The activity of catalase, a key enzyme in cell detoxication of oxygen derivatives, was studied in SV40 transformed human fibroblasts. A cytogenetic study was performed in parallel to establish a quantification of 11p arm on which the corresponding gene is mapped. mRNA amounts were determined by Northern blotting. At early passages, catalase activity strongly decreased whereas the corresponding mRNA was present. No deletions of 11p arms were detected. At later passages, catalase activity remained low. 11p arm deletions were frequent, and the amount of mRNA was decreased.

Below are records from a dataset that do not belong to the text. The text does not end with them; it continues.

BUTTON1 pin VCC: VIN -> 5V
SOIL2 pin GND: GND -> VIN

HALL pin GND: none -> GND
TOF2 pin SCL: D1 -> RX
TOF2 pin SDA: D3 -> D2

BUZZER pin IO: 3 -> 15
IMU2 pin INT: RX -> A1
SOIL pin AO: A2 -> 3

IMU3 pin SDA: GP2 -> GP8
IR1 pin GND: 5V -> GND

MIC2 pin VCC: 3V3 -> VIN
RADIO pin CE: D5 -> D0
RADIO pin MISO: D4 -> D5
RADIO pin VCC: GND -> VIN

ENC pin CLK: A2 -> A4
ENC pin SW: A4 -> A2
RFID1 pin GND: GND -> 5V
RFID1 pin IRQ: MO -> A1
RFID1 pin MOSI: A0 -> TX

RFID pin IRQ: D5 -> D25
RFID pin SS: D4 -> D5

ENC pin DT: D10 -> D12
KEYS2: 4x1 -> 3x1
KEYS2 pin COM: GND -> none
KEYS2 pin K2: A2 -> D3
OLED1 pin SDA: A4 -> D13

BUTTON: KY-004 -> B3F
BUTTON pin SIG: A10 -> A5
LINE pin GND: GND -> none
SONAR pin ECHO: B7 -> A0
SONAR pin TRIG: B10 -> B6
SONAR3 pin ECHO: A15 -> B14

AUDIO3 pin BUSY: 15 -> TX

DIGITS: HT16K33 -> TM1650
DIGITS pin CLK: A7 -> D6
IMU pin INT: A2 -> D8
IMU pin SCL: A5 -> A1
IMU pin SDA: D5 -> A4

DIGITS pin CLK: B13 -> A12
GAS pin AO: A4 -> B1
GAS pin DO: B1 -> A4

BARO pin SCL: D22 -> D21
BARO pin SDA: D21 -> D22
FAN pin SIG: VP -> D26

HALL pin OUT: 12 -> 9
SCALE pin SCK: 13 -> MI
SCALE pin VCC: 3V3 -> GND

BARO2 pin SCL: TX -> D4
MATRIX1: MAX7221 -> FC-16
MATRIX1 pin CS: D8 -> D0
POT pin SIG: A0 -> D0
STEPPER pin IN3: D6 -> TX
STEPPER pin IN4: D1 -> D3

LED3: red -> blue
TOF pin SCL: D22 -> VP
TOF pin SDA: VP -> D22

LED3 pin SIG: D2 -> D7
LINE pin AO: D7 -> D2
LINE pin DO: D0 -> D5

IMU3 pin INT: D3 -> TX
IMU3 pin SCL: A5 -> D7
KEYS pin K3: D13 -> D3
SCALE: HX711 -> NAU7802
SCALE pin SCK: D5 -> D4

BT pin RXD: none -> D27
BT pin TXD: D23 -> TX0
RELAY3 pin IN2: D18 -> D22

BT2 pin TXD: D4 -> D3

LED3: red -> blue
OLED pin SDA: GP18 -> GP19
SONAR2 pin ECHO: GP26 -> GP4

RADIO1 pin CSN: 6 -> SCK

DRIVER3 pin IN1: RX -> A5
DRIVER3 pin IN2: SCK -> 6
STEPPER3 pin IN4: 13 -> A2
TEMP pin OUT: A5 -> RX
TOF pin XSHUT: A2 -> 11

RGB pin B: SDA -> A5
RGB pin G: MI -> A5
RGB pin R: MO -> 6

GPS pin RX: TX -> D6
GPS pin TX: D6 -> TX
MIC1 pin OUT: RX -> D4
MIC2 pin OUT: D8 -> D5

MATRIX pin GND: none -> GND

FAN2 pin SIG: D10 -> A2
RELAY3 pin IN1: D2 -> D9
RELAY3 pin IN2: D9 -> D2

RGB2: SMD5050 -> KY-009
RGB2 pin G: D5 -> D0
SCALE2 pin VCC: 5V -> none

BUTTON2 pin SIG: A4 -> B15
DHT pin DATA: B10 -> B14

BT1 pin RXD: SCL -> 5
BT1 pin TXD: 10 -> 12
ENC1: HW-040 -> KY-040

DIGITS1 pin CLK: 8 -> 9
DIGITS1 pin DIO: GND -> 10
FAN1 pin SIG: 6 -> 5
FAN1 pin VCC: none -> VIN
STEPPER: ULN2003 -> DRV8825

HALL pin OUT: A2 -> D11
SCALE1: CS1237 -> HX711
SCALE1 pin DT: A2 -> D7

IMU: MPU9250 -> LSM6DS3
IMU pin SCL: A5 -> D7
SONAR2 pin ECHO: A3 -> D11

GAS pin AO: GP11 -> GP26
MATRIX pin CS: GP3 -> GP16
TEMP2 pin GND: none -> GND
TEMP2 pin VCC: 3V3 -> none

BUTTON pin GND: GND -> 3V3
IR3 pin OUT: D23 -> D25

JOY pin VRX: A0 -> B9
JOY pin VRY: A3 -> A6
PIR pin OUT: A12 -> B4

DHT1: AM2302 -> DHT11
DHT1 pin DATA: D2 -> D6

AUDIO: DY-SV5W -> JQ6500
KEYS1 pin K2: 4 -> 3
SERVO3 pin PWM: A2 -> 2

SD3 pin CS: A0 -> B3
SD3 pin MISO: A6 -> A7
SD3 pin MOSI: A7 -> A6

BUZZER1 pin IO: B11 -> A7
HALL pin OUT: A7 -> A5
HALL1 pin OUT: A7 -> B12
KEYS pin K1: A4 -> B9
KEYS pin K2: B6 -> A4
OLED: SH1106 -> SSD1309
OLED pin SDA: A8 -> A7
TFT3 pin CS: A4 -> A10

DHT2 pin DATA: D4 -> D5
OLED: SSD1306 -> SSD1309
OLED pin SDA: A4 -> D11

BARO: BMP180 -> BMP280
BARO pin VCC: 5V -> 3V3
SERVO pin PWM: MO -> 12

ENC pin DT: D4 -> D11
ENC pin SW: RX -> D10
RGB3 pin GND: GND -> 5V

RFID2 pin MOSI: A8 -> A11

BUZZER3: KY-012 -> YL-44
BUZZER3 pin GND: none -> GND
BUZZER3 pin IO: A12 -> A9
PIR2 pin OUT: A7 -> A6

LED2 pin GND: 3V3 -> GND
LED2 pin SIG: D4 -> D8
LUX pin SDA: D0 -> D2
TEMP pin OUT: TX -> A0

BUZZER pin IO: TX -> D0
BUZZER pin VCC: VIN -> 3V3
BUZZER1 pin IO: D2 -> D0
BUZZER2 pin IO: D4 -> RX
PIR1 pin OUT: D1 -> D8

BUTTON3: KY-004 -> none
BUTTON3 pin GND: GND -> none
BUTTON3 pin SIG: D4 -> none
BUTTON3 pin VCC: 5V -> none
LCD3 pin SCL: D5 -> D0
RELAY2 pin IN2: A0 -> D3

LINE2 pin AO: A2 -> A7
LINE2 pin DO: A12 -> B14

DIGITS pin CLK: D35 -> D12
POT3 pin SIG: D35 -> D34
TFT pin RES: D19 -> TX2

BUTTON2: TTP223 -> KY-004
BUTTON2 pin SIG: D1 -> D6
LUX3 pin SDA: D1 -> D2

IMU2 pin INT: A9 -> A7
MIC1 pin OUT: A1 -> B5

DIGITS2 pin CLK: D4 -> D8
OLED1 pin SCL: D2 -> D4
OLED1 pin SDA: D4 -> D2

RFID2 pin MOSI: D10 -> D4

In these late passages, the good correlation between the number of 11p arms and catalase activity suggested a gene dosage effect. It is assumed that the decrease of catalase activity provides a selective advantage for the transformed cells. This decrease is related to a post-transcriptional change of regulation at early passages and to the loss of the corresponding gene at later passages.